In medieval times, camel caravans heading towards Arabia, Persia, and Central Asia, laden with silks and spices, would have seen Jaisalmer, India shimmering in the desert haze much as it appears today. The ancient fort, the oldest in Rajasthan, rises above a maze of streets, squares, palaces, and clusters of dwellings, all in the local golden yellow sandstone.
Jaisalmer, founded in 1156 A.D. by the Rajput ruler Rawal Jaisal, was India's gateway to the Silk Route. On the western edge of India, in the barren Thar Desert, it was a flourishing trading outpost for 700 years. With the downfall of the Mughal Empire in the mid 1700s, commerce shifted to the sea ports, and the age of camel caravans drew to a close. Isolated in the middle of the desert, a five-day journey on camel from the nearest city, the city remained frozen in its medieval history.
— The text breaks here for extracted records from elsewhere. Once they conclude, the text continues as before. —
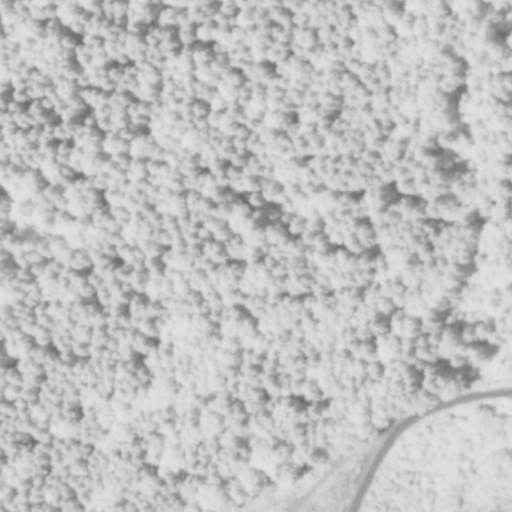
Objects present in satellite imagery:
road: (405, 419)
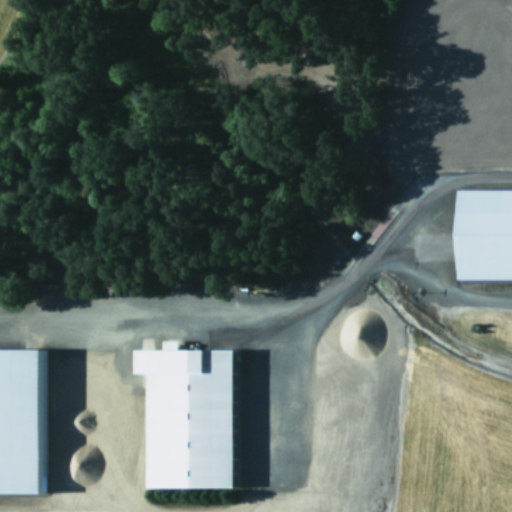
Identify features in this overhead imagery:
building: (486, 234)
crop: (302, 330)
building: (191, 417)
building: (21, 421)
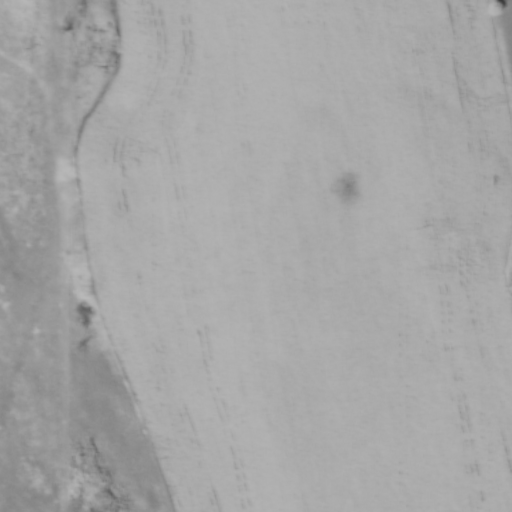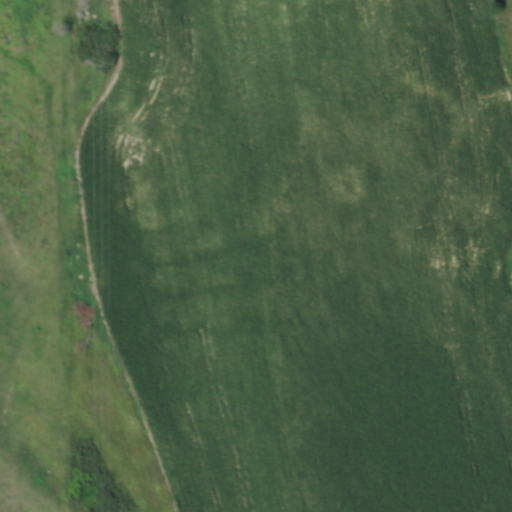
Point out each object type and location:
power tower: (110, 65)
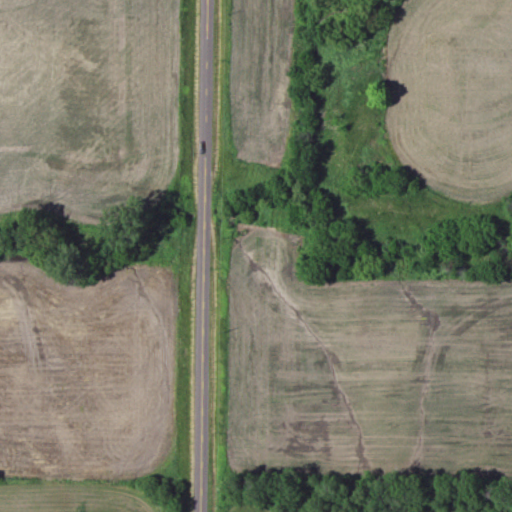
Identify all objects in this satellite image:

Walking through the narrow cobbled streets, you can see traces of the city's rich past in the havelis, the houses of the rich and powerful merchants. Built around courtyards, these dwellings have intricately carved balconies, window screens, and facades. These architectural features keep out heat and dust, let in breezes, and conserve scarce water supplies. The dense street patterns, clustered dwellings, and the marvelous surface treatment — lace in golden sandstone — make the urban streetscape unique.
On the Trikuta hill above the main city square, rise the bastions of the 12th-century fort. Massive gates lead up to perhaps the oldest still-inhabited citadel in the world. Along with the palaces, beautiful temples, and shops, more than 2000 people, descendents of the Maharawal's entourage, live within the walls. Life goes on, almost as it has for centuries.